Görevler:
1. Seçilmiş bölümde “Dün sabahtan beri...” diye başlayan alıntıda tırnak içine alınmış ifadelerin tamamını sıralayınız.
2. Seçilmiş bölüme göre sağduyu hangi haberle darmadağın olmuştur?
3. Ahmet Hakan'ın galeyan hâlini anlatan seçilmiş bölümü kaldığı yerden devam ettiriniz.

Seçilmiş Bölüm:
Galeyena geldi, canı cehenneme!

Sabır taşı çatladı... Ne sağduyu kaldı ne sukunet... Galeyana geldi Ahmet Hakan'da...

Hep sağduyu dedik...
Hep "sabır" çağrısı yaptık...
24 şehit haberi ile o sağduyu darmadağın oldu...
Sabrın yerini isyan aldı...
Çünkü bu kez ateş düştüğü yeri değil sadece tüm Türkiye'yi yaktı...
Köşelerde de işte o ateşin harı var...
Ahmet Hakan bugün tek yazı ile çıkıyor karşımıza...
"Galeyana geldim" diyor ve cümlemizin ruh halini özetliyor:

"Dün sabahtan beri... Herkes gibi bende de ne soğukkanlılık kaldı, ne metanet.
Herkes gibi beni de “bir infial hali” esir aldı.  “Bir galeyan hali”, herkes gibi benim de dört tarafımı sardı. Herkes gibi beni de “bir hezeyan sayıklaması” kuşattı.
 
İÇİNİZE SİNDİREBİLECEK MİSİNİZ?

Veri Kayıtları:
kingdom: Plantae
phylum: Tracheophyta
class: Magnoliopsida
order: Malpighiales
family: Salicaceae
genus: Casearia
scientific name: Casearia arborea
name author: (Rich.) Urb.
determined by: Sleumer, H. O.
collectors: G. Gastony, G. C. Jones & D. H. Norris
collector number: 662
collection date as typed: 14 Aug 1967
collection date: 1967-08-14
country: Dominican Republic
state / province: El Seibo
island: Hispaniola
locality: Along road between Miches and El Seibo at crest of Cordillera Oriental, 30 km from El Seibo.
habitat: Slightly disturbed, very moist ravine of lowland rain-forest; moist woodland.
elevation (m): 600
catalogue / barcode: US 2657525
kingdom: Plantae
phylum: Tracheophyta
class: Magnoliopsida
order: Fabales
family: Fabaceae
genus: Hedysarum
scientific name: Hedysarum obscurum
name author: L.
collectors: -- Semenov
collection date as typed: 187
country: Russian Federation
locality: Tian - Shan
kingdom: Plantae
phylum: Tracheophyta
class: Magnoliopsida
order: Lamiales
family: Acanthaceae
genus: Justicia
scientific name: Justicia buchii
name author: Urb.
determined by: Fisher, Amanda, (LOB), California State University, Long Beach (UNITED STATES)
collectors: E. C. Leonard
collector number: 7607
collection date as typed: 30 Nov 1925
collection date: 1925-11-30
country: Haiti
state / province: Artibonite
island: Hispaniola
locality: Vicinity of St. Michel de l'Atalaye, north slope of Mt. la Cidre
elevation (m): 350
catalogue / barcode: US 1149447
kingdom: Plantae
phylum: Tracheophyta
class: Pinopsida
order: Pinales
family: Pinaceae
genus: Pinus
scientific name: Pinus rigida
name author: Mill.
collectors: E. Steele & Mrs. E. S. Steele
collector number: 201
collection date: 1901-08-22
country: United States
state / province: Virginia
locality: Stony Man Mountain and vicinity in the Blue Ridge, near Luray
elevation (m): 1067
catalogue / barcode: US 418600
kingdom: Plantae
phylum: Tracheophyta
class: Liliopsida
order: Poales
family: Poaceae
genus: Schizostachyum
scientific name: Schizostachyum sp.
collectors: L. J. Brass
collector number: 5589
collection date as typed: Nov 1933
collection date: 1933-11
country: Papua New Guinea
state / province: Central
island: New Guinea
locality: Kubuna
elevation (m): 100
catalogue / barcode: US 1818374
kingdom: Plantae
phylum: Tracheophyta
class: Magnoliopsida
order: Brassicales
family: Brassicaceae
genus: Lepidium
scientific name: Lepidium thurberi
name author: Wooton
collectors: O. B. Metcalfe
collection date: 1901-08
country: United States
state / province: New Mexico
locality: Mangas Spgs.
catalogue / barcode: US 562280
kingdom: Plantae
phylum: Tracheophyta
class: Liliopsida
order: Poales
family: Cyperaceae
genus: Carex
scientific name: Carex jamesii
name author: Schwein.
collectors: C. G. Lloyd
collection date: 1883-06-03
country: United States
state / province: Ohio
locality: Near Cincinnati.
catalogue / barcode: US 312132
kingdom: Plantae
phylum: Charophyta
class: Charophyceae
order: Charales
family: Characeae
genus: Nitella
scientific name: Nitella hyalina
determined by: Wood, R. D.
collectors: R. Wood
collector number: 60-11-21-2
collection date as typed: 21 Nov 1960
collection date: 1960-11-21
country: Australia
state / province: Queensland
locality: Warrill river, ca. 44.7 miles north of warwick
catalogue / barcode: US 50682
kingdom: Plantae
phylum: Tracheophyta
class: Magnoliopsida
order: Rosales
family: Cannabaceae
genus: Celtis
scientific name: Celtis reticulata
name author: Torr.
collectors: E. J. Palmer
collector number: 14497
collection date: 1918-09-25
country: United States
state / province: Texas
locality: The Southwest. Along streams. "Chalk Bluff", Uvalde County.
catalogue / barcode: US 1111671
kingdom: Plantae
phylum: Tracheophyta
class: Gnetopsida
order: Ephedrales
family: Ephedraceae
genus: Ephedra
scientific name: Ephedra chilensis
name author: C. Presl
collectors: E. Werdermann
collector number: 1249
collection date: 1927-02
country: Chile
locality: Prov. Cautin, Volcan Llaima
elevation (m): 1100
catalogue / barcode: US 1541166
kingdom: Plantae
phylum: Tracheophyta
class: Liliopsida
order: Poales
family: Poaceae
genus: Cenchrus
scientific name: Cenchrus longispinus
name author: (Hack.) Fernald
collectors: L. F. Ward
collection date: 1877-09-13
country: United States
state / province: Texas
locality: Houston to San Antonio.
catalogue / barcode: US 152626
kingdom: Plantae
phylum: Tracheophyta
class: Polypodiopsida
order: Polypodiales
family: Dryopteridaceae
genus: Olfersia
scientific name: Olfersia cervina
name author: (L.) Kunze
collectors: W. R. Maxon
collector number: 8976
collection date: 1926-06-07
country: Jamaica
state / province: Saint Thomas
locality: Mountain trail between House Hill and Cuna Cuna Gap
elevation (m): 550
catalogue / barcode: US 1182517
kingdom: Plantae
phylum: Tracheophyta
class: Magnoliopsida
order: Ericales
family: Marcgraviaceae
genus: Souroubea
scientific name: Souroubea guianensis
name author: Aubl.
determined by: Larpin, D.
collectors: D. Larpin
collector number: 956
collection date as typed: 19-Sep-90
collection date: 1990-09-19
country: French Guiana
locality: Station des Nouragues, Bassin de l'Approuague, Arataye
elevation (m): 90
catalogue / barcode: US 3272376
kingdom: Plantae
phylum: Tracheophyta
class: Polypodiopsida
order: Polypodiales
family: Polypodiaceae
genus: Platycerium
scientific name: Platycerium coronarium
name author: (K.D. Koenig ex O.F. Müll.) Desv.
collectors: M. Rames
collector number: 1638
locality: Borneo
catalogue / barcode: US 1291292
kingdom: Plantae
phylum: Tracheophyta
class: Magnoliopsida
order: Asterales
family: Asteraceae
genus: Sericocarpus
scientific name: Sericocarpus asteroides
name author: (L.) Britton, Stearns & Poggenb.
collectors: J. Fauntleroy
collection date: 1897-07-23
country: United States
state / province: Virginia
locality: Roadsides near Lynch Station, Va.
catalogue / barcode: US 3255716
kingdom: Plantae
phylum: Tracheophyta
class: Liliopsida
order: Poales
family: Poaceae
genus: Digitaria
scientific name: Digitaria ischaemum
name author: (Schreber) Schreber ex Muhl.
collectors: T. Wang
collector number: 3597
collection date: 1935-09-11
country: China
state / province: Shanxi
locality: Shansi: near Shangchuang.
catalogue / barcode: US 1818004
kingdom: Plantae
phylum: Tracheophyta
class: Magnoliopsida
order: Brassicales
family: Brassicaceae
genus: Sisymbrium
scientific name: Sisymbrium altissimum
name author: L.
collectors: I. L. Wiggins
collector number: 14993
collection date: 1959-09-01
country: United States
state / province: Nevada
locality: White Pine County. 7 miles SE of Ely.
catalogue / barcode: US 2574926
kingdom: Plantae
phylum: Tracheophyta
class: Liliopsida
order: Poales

Cevaplar:
1. “bir infial hali”, “bir galeyan hali”, “bir hezeyan sayıklaması”

2. 24 şehit haberiyle.

3.
Galeyan halinde sürekli haykırıyorum:
Canice katliamlar yaparak mı elde edeceksiniz haklarınızı? Bebek öldürerek elde edeceğiniz “Kürtçe eğitim” hakkıyla ilk önce hangi Kürtçe kelimeyi öğreneceksiniz ya da öğreteceksiniz?
Kanla mı getireceksiniz barışı?
Askerleri pusuya düşürüp katlederek elde edeceğiniz “statü” ile hiçbir şey olmamış gibi mutlu/mesut yaşamayı içinize sindirebilecek misiniz?

(...) CANI CEHENNEME!
 
Soruyoruz:
“Niye öldürüyorsunuz, niye bomba atıyorsunuz, niye katlediyorsunuz?”
Cevap veriyorlar:
Öldürüyoruz çünkü devlet müzakere masasına oturmuyor...
Katlediyoruz çünkü alayımızı tutukluyorlar... 
Bombalıyoruz çünkü bize statü vermiyorlar...
 
Ben artık şu noktadayım:
Öldürerek oturulacak müzakere masasının da...
Katlederek gösterilen tutuklama tepkisinin de...
Bombalayarak elde edilecek statünün de...
Canı cehenneme!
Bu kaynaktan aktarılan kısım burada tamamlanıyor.